The defendants, who were two of the deceased's children, obtained a grant on the basis that the deceased died intestate. Under the Intestacy Rules the defendants stood to receive a share of the estate as two of the deceased's children. However the claimant, another daughter of the deceased, located a will which appointed her as the sole executrix and main beneficiary. She therefore applied to court for revocation of the Grant of Letters of Administration.
Issue for the Court
The defendants did not oppose the application for revocation, so the key issue for the court was the question of what costs order to make.
Under Civil Procedure Rule 44.2(1) the court has discretion as to whether costs are payable by one party to another and the amount of those costs. Costs are usually awarded on the standard basis, which provides that they must not have been unreasonably incurred or be unreasonable in amount (CPR 44.3(1)) and only costs that are proportionate are to be allowed but that if there is any doubt, the doubt will be resolved in favour of the paying party (CPR 44.3(2)). Costs which are disproportionate may be disallowed even if they were reasonably or necessarily incurred.
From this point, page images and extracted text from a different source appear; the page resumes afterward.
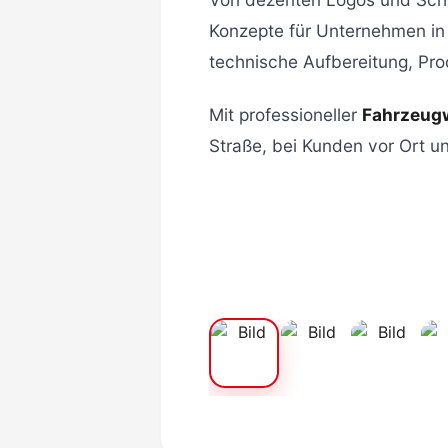
Konzepte für Unternehmen i
technische Aufbereitung, Pro
Mit professioneller
Fahrzeug
Straße, bei Kunden vor Ort u
❮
In the alternative costs can be awarded on the indemnity basis so that if there is any doubt as to whether a cost has been incurred reasonably or is reasonable in amount, the doubt is resolved in favour of the receiving party: CPR 44.3(3). On the indemnity basis the receiving party can therefore expect to receive a greater proportion of their costs (and possibly all of their costs) from the other party.
The court noted that the defendants had been aware that the deceased may have made a will when they applied for the Grant of Letters of Administration. As a result, the court ordered that they pay the claimant's costs on the indemnity basis.
This case is a warning to anyone applying to take out a Grant where there is an intestacy, to ensure they investigate, as thoroughly as possible, whether there is a will. The oath for administrators requires them to swear that the person died intestate. The responsibility of making that oath that should not be taken lightly.